Check out letters from those who agreed with us, and those who didn't

Feedback from our readers

”We got nothing to be guilty of….” At least, so sang Barbra Streisand, and how could she have known that those words would so aptly describe both our second-annual Guilty Pleasures package (#448, Sept. 4, 1998) and the comments we’d make after some of our readers’ admissions. ”The Six Million Dollar Man,” reveals Jason Geldart of Woodstock, New Brunswick. ”I love Steve Austin’s leisure suits and Dr. Rudy Wells’ porn-style moustache!” ”My guilty pleasures?” asks Seattle’s Sharon Knolle. ”Cutthroat Island and The Quick and the Dead.” And Kari Wadsworth of Coeur d’Alene, Idaho, says, ”My favorite guilty pleasure is The Facts of Life.

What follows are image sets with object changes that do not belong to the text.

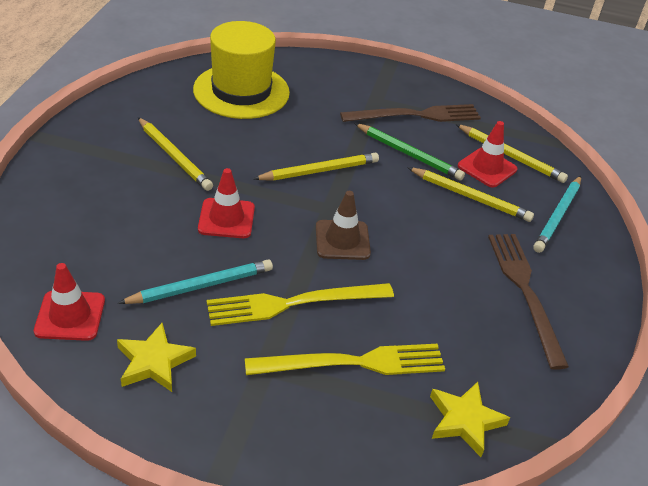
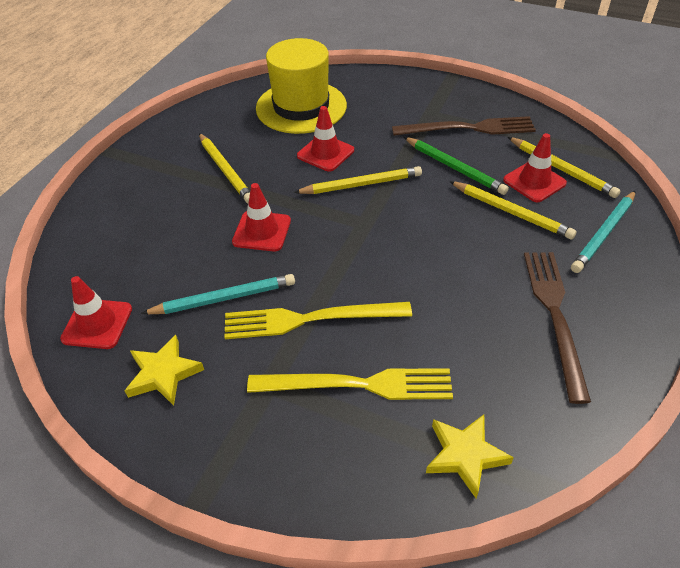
camera: 15 degrees right, 5 degrees up
brown traffic cone [316,191,371,260] -> none
none -> red traffic cone [297,106,354,171]

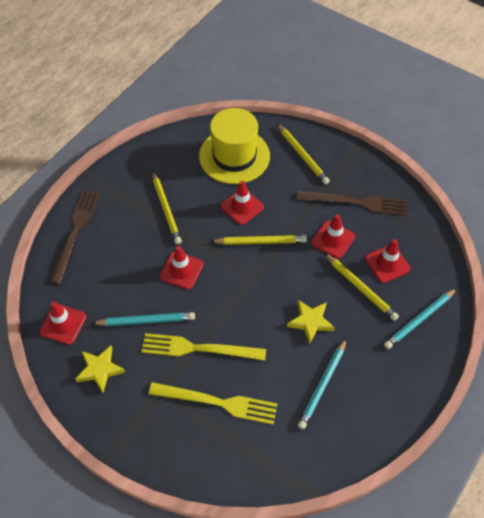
camera: 10 degrees right, 10 degrees up
green pencil [404,137,509,195] -> red traffic cone [311,214,355,259]
yellow star [426,414,514,498] -> yellow star moved to [287,300,335,344]
yellow pencil [508,137,620,198] -> yellow pencil moved to [277,123,330,184]
brown fork [524,252,591,404] -> brown fork moved to [49,190,100,284]
none -> turquoise pencil [298,338,347,429]

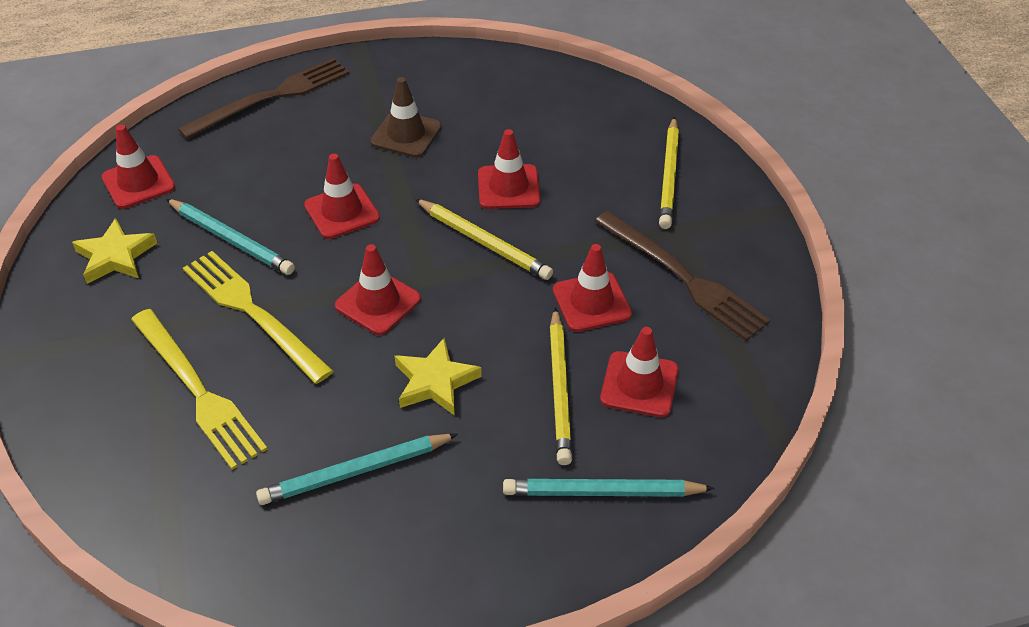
camera: 40 degrees right, 10 degrees down
yellow pencil [152,171,182,244] -> brown traffic cone [370,77,442,158]
yellow hat [199,108,270,184] -> none
none -> red traffic cone [335,244,421,335]

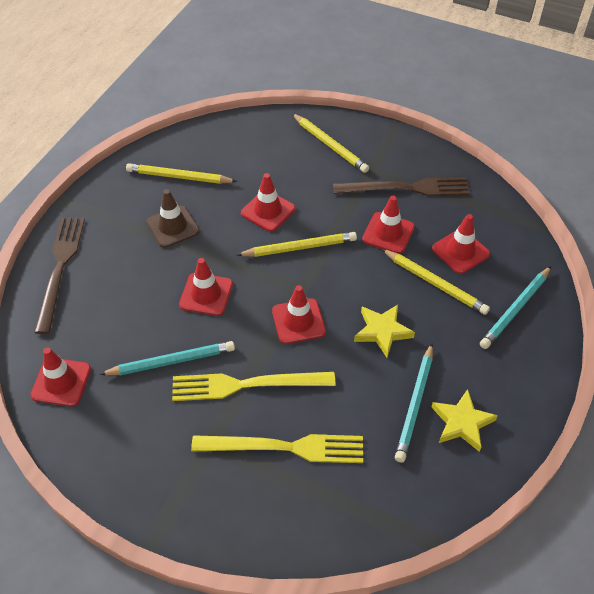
camera: 50 degrees left, 5 degrees up
yellow star [72,218,157,284] -> yellow star moved to [431,389,498,452]
none -> yellow pencil [126,163,237,184]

Just say ‘Tootie’ a few times. Doesn’t it make you giggle?” Then again, maybe some of us should be a little ashamed….

‘Pleasures’ Principles
As a senior in college, it is hard to admit to liking a group that millions of 12-year-old girls love. Yet EW comes through again and nails my No. 1 guilty pleasure: the Backstreet Boys. Whether I am singing along in the car or catching them on TV, I can’t seem to help myself with those boys.
Krissi Diers
Cedar Falls, Iowa

I had to laugh when I read Dave Karger’s article on the Backstreet Boys. I recently came out of the Backstreet closet. My 6-year-old daughter helped me come clean with a recent concert in Dallas. I wanted to go, but I had to figure out a way to get there without outing myself. What better way than to go incognito as the mom of a fan? Since my own coming out (so to speak), I have had other adults whisper ”I got the CD too, and I love it.” I am no longer afraid to stand up in Backstreet Anonymous and say, ”My name is Shannon, and I am a Backstreetaholic.”
Shannon Renda
San Antonio

No one should feel ashamed to admit that he or she is a fan of the Backstreet Boys. After all, the rest of us need a way to discern who should be taken out and shot.
Mike Morawski
Rialto, Calif.

A Lost Crewmate
I felt I had to drop you a line concerning your report on the death of Mark Akerstream (”Monitor”). I spent months with him on the set of Rumble in the Bronx, and though I didn’t know him well, I knew enough to know that he was a careful, vigilant, and attentive stunt coordinator. I applaud you for reporting his death and the reverential treatment you gave it. Often I feel that we crew members are overlooked. To see that one of us has been recognized in your magazine reconfirms my belief that we are a valuable asset to the moviemaking process. Derek LaLonde
Best Boy/Grip

A Cut Below
Ah, the power of test-market screening: to ruin a movie rather than make it better. Do you think Miramax ever considered that maybe the makeup of their test audiences was wrong for 54, rather than the other way around (”The 411 on 54”)? The sad thing here is that director Mark Christopher is blamed for the movie’s truncated, disjointed, boring narrative, when the fault lies squarely on the shoulders of Miramax for their butchering of the film. Let’s hope for a director’s cut when it becomes available on video. Then maybe we can see the real Studio 54.
Kevin Scarlett
Santa Monica

Damme Busted
Is there no limit to how low ”movie stars” will go to hawk a film? How coincidental that Jean-Claude Van Damme decides that right now, as his latest bomb hits the screen, is the perfect time to air his dirty laundry to the world (as if anyone really needed — or wanted — to hear his confession). Michael Rucker
New York City

Double-Edged Words
Okay, Mr. Gleiberman, so it’s not Citizen Kane, but Blade was the most fun I had at the movies this summer. If more movies based on comics were made this way, then maybe more would be successful. I’m sure that Blade will make the guilty pleasures list in the near future.